Filmmaker Lim Woo-seong’s first film will compete with 13 other entries at the Sundance Film Festival later this month. [YONHAP]

Director Lim Woo-seong has what people might refer to as an “accurate hunch” when it comes to the filmmaking profession. What he couldn’t have foreseen was his debut film going all the way to the Sundance Film Festival, the largest and most respected independent cinema fete in the United States.

“It’s a huge honor just to be invited,” the 39-year-old filmmaker said in an interview with Yonhap News Agency. “It would be avaricious of me to hope for a win.”

Lim’s first feature, “Vegetarian,” will be competing among 13 other films in the festival’s World Cinema Dramatic Competition later this month. The highbrow drama, which blends the themes of sexual desire, artistry and psychology, is the only local film to have won a spot among some 1,022 entries in the upcoming film fest.

After competing in the 26th Sundance Film Festival, which will run for 10 days from Jan. 21 in the southwestern state of Utah, Vegetarian will hit local theaters on Feb. 18.

“While some Korean viewers said the film was difficult to understand, overseas audiences appear to be more at ease with the detachment and indifference I try to maintain with the characters,” Lim said. “I try not to explain too much or force emotion. This was an easier task with this movie because I empathized with not one, but all the characters.”

Based on Korean writer Han Gang’s short story, Vegetarian was lauded for “exquisitely combining art with sexual desire, walking a tightrope between morality and artistry” after its premiere at Korea’s Pusan International Film Festival last fall.

Lim recalled that his first encounter with the story was like “destiny.”

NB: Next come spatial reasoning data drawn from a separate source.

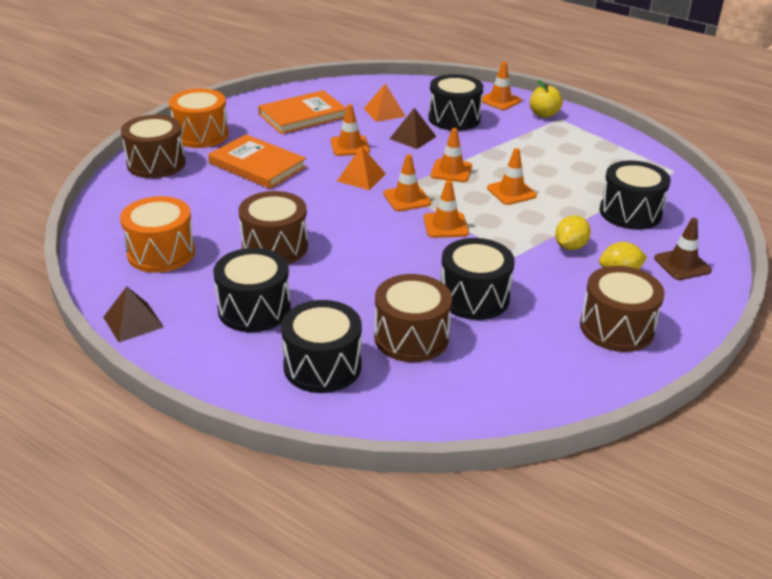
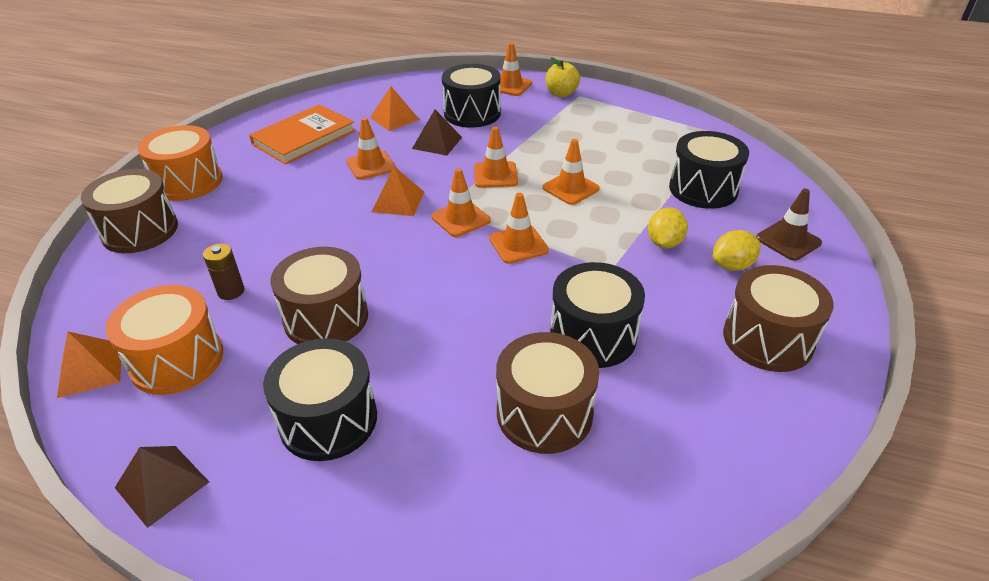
camera: 15 degrees left, 5 degrees up
(102, 247) = (90, 369): none -> orange pyramid
(211, 217) = (231, 291): none -> brown battery
(257, 165) = (269, 209): orange book -> none
(322, 366) = (449, 490): black drum -> none

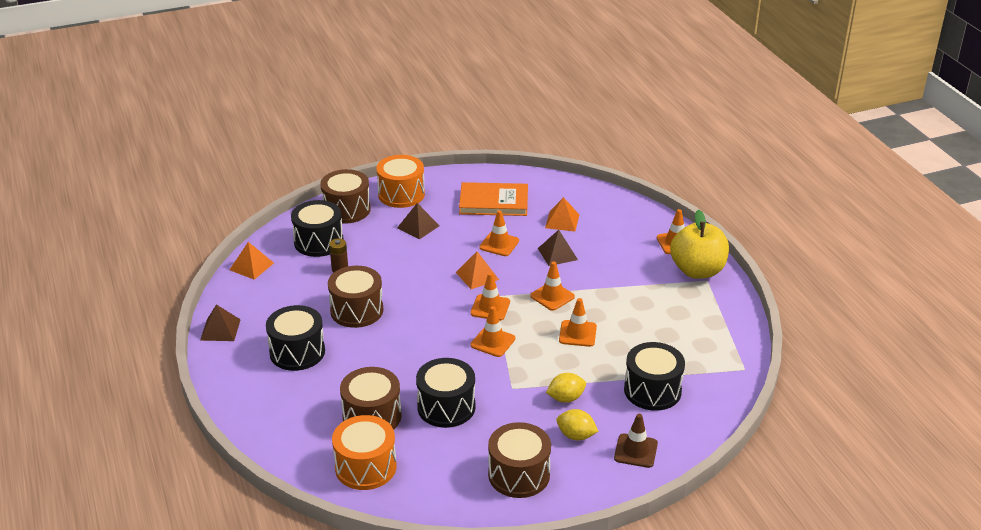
camera: 50 degrees right, 5 degrees down
(177, 360) = (282, 285): orange drum -> orange drum (365, 467)
(259, 198) = (418, 227): none -> brown pyramid
(472, 113) = (613, 247): black drum -> black drum (318, 242)
(561, 94) = (697, 271): yellow apple -> yellow apple, size x1.80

“I asked to meet the author the day after reading his story in 2005. I had a hunch about it despite the obvious difficulty of adapting the complicated story for a motion picture,” he said. “But I was lucky. I had the author’s full support and trust, and financial backing from the Korean Film Council.”

Selected among five films that received 300 million won ($263,000) in support from the state-run film agency in 2008, Lim immediately began work on the movie, with shooting taking just one month.

While writing the script and weaving together the structure was difficult, the actual filming went smoothly with actors and actresses “putting in their full effort,” Lim said.

Chae Min-seo, who played the film’s main character, came to the set after losing eight kilograms in a month to become the young woman who grows increasingly gaunt after cutting meat out of her diet.

“With actors and actresses at their best performance, the shooting worked out like magic,” the director said.

Vegetarian tells the story of a young artist who becomes obsessed with the desire to physically possess his sister-in-law (played by Chae), who stops eating meat after experiencing strange dreams. By painting her thin body with flowers, he gives full expression to his artistic impulses while also fulfilling his sexual and carnivorous desires.

Being a vegetarian is not only about rejecting meat, but about all human desire, Lim explained.

“I worked on the story for four years, so I was able to understand each and every character very well,” he said. “Art is not something that can be explained in the category of logic or morality, so I understood the artist’s desire, but also empathized with his wife, torn between anger toward her husband and sympathy for her younger sibling.”

Lim, who studied at the Art Center College of Design in Pasadena, California, is currently adding the final touches to his second feature “Scar,” also based on a short story by novelist Han.

“I am very much interested in visualizing well-written stories. I think doing this is one of the roles given to filmmakers,” Lim said. “Scar features a married couple dealing with the emotional and physical wounds that become a source of tension between them.”

Lim, who called himself a “devoted film buff,” named Taiwanese director Ang Lee as one of his favorite directors.

“I am always astounded by his ability to create the best work while crossing so many different genres,” he said. “I saw his ‘Lust, Caution’ several times.”

“I am currently developing a scenario and a few other items I have in mind,” he added.